The motorcycle jump at the end of the movie is considered one of the greatest stunts ever pulled off in the history of movies. The only problem is no one who was part of this escape used a motorcycle, let alone to jump over a prison wall. There’s also a problem with McQueen’s character, who was actually Australian in real life. Can you imagine McQueen saying, “g’day!” Didn’t think so.
The Longest Day
The Longest Day is one of the greatest war movies of all time, and while it stars John Wayne, this movie is decidedly more accurate than The Green Berets (though Wayne was still about two decades too old). The filmmakers lead us through the battle of D-Day once again, and this time they show it from the American, British, French, and German sides.
At the time the movie came out in 1962 it was widely regarded as extremely realistic, and that lasted for several decades.
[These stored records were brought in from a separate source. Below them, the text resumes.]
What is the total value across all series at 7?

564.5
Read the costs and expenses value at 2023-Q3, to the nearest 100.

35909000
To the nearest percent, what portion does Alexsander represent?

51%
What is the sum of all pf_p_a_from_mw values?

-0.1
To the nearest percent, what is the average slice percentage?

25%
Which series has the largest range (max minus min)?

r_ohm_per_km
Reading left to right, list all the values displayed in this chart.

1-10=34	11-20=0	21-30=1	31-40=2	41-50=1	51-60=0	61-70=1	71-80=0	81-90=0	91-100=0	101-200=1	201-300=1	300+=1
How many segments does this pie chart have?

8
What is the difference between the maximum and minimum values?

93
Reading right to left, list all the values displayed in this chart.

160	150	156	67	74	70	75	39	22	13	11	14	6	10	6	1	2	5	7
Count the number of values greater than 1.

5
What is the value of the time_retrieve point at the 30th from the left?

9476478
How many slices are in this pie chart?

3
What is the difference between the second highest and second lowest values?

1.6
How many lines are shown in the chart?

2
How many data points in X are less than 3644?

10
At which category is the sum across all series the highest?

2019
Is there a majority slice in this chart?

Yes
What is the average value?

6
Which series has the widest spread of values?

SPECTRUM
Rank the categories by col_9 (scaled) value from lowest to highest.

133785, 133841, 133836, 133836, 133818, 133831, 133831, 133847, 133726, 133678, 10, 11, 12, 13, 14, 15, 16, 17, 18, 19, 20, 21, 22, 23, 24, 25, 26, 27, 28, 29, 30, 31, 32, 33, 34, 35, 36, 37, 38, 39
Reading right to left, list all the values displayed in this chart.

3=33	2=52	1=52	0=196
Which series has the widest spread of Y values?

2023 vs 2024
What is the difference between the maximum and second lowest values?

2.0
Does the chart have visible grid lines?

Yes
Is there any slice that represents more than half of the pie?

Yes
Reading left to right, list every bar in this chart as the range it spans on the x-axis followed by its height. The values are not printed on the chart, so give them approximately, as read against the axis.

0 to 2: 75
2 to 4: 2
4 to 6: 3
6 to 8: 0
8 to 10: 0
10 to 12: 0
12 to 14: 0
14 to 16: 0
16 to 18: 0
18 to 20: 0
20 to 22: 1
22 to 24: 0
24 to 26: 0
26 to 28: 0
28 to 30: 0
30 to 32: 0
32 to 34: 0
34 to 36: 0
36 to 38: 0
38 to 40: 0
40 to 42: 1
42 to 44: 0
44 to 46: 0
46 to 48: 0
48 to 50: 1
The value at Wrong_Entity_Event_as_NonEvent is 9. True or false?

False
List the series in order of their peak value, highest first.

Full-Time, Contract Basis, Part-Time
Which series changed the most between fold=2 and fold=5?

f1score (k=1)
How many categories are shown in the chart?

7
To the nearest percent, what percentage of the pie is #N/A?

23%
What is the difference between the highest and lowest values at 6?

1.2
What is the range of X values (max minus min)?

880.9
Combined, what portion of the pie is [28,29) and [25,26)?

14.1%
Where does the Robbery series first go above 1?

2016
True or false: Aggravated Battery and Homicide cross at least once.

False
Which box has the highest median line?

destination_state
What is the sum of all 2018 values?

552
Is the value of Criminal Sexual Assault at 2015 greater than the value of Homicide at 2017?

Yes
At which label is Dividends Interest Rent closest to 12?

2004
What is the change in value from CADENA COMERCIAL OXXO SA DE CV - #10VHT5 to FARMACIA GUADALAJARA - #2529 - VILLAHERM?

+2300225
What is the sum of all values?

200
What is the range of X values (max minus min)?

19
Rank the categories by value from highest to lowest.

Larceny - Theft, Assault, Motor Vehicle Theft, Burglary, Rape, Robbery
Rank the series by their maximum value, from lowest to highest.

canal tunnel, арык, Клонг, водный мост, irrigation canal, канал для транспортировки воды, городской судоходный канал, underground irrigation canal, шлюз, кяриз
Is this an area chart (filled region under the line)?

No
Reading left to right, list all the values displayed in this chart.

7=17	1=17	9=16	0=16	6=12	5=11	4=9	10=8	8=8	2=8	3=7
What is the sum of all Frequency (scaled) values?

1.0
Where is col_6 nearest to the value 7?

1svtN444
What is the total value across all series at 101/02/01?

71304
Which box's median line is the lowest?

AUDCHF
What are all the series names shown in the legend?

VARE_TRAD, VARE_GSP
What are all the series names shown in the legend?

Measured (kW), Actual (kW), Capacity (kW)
Then came a movie called Saving Private Ryan in 1998, and showed what the horrors of Utah Beach in Normandy were really like. Let’s see if Robert Mitchum could hold onto that cigar with bullets flying like fireflies.
The Deer Hunter
The Deer Hunter is an absolutely amazing movie, and lands in the company of other “Best Picture” and “Best Director” winners. Not to mention the film stars Robert De Niro and Christopher Walken among others and is one of the most emotional films you’ll ever see. However, it’s depiction of events in Vietnam are slightly out of the ordinary.
While pain and suffering seem to be a common thread among prisoners of war, they were not subjected to mind-bending games of Russian roulette. Of course, it cannot be proven that it never happened, but the movie makes it look like Russian roulette was as common as rice in Vietnam.